Minął rok, odkąd na jednym z drzew w Parczewie pojawił się, jak twierdzą mieszkańcy, wizerunek Jezusa. Na miejscu nie ma już gapiów ani pielgrzymów, a o Jezusie z Parczewa pamiętają nieliczni. Przedstawiciele Kościoła już wcześniej przekonywali, że na dębie nie doszło do żadnego cudu, ale potrzeba było czasu, by większość ludzi przestała w to wierzyć.
Rocznica cudu w Parczewie. Jezusa nadal widać
Wyblakły, ale jest – mówi o Jezusie z Parczewa mieszkanka miasteczka, którą cytuje lublin.wyborcza.pl. Od miejscowego “cudu” minął ponad rok, ale ludzie zdążyli już prawie zapomnieć o tym miejscu. Dąb, na którym rzekomo widać wizerunek Jezusa, przyciągał nie tylko lokalnych mieszkańców, ale również pielgrzymki z innych regionów Polski. Działo się tak, mimo że Kościół od samego początku dementował, by w Parczewie doszło do objawienia Jezusa.

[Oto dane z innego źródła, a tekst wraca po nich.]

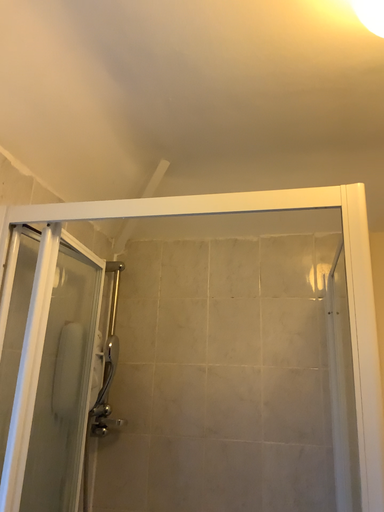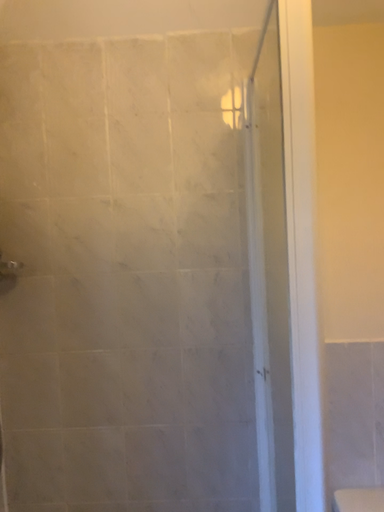
Question: How did the camera likely rotate when shooting the video?

Choices:
 (A) rotated downward
 (B) rotated upward

Answer: (A)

– Żadnych ruchów z naszej strony nie było i nie będzie, bo trudno o tym zdarzeniu mówić w kategoriach religijnych. Nikt z wiernych się do nas nie zgłaszał. Jak widać, było to chwilowe zjawisko. Może moda, może ciekawość, które przeminęły – mówi ks. Andrzej Karwowski, rzecznik prasowy diecezji siedleckiej w rozmowie z serwisem lublin.wyborcza.pl. Dalsza część tekstu poniżej.
Mimo to pod Jezusem z Parczewa zatrzymują się jeszcze pojedyncze osoby, by pomodlić się, a przynajmniej przeżegnać. Pod dębem nadal widać kwiaty, a do tego trzy elektryczne znicze. Są ludzie, którzy nadal wierzą w kult tego miejsca, a jeden z wiernych zastanawia się, czy tej sprawy nie powinien ktoś wyjaśnić. Większość osób cieszy się jednak, że drzewo nie przechodzi już oblężenia, bo dzięki temu znowu mają święty spokój.